2 ноября 1958 г. Таруса, Калужской обл.
Прошу передать правлению Общества польско-советской дружбы мою глубокую благодарность за ту высокую награду, которой опо меня удостоило. К сожалению, я настолько болен, что не смогу приехать сейчас в Варшаву. С раннего детства я узнал и полюбил талантливый и благородный польский народ, саму Польшу с ее мягкими просторами полей и лесов, красоту ее городов и прелесть ее деревень. В каждом уголке Польши, где я бывал, — в Варшаве и Люблине, в Белостоке и Ченстохове, в Радоме и Кельцах я оставил часть своего сердца. Я вырос на любви к великой польской литературе и культуре. Имена Мицкевича и Красинского, Сенкевича и Жеромского, Шопена и художника Зигмунда Валишевского и многих других поляков всегда были и останутся для меня воплощением высокого гуманизма. Я глубоко рад, если своими книгами я помог завязать еще одну нить, роднящую польский и русский народы, и верю, что наша обоюдная любовь будет углубляться и ничто не сможет ее поколебать.

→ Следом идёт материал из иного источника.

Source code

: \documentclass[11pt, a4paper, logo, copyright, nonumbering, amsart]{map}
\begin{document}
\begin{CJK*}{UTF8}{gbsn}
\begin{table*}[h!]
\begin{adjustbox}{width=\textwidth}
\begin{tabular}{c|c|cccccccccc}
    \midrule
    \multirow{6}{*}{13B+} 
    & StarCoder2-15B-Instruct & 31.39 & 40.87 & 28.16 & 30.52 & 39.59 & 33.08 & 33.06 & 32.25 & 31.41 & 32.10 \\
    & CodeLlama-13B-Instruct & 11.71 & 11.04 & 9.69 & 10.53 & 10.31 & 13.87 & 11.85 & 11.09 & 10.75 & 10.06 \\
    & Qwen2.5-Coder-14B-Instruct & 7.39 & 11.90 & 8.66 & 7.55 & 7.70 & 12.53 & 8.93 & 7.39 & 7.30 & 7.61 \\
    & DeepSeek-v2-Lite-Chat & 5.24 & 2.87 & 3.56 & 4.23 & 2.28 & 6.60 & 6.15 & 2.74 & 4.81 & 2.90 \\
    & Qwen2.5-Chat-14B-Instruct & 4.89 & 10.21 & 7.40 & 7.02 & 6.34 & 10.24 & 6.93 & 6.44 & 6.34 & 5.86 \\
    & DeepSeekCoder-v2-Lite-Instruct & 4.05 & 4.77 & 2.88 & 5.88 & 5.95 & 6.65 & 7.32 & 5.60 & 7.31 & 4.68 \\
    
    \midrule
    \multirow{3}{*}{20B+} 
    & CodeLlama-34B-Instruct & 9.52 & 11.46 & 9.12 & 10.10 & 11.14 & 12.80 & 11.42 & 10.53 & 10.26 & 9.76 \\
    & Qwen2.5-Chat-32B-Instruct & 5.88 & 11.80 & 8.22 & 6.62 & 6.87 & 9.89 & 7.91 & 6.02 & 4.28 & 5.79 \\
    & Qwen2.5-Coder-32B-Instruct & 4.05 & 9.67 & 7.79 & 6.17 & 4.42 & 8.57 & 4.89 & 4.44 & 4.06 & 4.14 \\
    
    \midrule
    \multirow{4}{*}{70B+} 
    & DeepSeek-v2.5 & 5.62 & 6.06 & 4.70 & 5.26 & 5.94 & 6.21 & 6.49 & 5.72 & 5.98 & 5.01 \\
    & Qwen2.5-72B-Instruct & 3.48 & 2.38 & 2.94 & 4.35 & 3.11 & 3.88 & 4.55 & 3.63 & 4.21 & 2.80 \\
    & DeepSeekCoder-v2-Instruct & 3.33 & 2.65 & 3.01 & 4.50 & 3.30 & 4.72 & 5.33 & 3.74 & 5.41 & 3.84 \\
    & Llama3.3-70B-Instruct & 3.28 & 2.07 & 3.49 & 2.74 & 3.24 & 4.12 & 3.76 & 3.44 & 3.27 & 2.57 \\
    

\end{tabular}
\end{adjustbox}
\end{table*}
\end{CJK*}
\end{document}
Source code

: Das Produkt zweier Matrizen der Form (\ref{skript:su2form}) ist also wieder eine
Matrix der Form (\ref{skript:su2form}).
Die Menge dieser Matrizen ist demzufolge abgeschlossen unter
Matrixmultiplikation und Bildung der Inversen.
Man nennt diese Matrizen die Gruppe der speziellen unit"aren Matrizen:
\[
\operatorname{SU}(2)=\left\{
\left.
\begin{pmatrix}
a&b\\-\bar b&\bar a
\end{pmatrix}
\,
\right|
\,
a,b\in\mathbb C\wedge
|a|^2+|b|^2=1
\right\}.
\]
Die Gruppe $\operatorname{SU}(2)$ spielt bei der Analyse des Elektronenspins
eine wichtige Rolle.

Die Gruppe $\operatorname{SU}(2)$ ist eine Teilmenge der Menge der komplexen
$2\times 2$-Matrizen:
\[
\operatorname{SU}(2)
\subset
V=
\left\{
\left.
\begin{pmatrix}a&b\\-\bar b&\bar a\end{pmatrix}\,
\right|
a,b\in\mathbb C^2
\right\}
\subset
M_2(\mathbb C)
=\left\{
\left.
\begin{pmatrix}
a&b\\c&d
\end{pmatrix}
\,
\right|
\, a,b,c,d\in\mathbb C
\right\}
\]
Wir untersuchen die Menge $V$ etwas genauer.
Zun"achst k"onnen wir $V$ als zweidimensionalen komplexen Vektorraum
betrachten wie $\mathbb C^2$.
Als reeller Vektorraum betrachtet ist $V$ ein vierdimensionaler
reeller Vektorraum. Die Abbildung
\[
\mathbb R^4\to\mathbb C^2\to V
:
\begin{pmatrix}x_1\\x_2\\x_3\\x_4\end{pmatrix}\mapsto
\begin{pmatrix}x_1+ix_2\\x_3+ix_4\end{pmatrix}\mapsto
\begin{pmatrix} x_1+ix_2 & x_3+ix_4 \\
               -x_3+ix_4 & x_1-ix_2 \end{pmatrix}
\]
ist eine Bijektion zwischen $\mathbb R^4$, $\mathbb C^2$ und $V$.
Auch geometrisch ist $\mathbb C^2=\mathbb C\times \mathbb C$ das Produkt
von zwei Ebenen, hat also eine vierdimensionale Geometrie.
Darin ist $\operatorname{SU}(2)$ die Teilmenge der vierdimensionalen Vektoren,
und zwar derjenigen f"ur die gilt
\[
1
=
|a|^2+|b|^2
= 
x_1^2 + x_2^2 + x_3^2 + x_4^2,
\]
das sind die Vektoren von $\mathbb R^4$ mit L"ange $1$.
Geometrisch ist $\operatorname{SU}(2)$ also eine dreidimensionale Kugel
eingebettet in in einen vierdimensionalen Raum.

Дорогой Борис Сергеевич, — посылаю маленький отзыв о рассказах. Очень приятные вещи. Мне кажется, что надо было бы еще один раз пройтись по рукописи и остановиться на тех ее местах, которые носят характер, если можно так выразиться, «стилистических заимствований» из арсенала исторических повестей и романов (старые книги пахнут сухими цветами, старик посасывает потухшую трубку, художник свистит в своей мансарде, как скворец в скворечне и еще кое-что).